The race only takes five days, but in total, the team spends 45 days in Australia, testing and preparing for the race. By the time they cross the finish line, the car has covered enough distance to complete the race three times over.

One senior team lead, Anna Olson, has worked on the Solar Car team since she was a freshman. She has spent most of her time at Stanford working on the aeronautical design of the car. But unlike most professional engineers, who work only on a specific part of a much larger project, Olson gets to see the full scope of her work come together.

“You’re not just designing this one part for this obscure project,” Olson tells me. “At the end of the day you’re in Australia, troubleshooting this part that six months ago you were designing. It all comes together.”

The Stanford Solar car at a race track in Australia before the race. The car’s cruising speed during the race is approximatley 65 mph.

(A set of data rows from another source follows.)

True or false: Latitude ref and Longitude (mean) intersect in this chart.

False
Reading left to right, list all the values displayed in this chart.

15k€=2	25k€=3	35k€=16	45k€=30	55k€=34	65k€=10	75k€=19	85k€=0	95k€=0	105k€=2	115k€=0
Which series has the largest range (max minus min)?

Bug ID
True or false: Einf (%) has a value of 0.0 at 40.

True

This project is possible in part because of the vast resources available to Stanford students, but the team outsources at a bare minimum — something that makes them stand out among 40 other international competitors. While most teams have large corporate sponsors deeply involved in their projects, designing entire swaths of their car and providing professional guidance, the Stanford team is insistently student-run. In fact, the Stanford Solar Car Project has an internal Business Team entirely dedicated to fundraising and securing various donations. Much of the funding, software, hardware, and services come from sponsors completely unrelated to Stanford and secured by the students themselves.

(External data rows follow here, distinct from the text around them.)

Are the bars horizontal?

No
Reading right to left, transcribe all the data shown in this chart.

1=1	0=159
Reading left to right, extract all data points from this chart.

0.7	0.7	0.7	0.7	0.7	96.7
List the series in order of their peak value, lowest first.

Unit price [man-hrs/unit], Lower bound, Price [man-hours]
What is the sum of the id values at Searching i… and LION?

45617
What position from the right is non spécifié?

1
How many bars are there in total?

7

The educational value of such an all-encompassing project is profound, and the students I spoke with did not hesitate to explain that they’ve learned more from Solar Car than from any class. Many students join as freshmen with no engineering experience and emerge two years later as experts in their respective fields.

For Gawan Fiore, another team lead that has worked on the car for the last two years, Solar Car has become much more than an extracurricular activity.

“It’s become the defining part of my experience at Stanford,” he tells me. “I’ve learned more through this project than I could have possibly learned anywhere else, and I love it. It’s so much fun and it’s become part of my identity.”

Gawan Fiore driving 2013 Solar Car during a Stanford Activities Fair. Many undergraduates hear about and join the project at recruitment events like these.

    For Olson, the rewards are tangible, and significantly more fulfilling than those provided by a class. One night, after nine months of laboring over designs of the aerodynamic body of the car, it was at last delivered by the manufacturer.

    “Seeing these molds come delivered in the bed of a semi-truck, even though you’re still in the heart of the manufacturing process, you’re like, ‘Wow, I designed that.’ That is the first actual part I’ve made as a mechanical engineer and it’s here in a semi-truck. It’s real."

The five days racing in Australia can be exhausting. Maintenance, media, long hours spent in the car, and the struggles of camping in the Outback all make for an exhilarating but draining experience.

Perhaps this kind of passion is only possible with a unique group of capable and motivated individuals. On the other hand, maybe these students were just lucky enough to find a project that actually engaged them and resonated with their interests. The Stanford Solar Car Project might seem like a phenomenon catalyzed by the individuals involved; but isn’t it possible that this level of excitement, this itch for engagement is lying dormant in every student, and all that is missing is the opportunity?

Stanford has not yet won the race, but that was never the point. In 2013, the team finished fourth out of 40, a massive achievement. In 2015 they came in sixth, but they actually performed better, breaking all their previous records and surpassing their own expectations.

“Our goal wasn’t to get first place, second place, third place,” says Gawan. “Our goal was to be 10% better, and we achieved that.”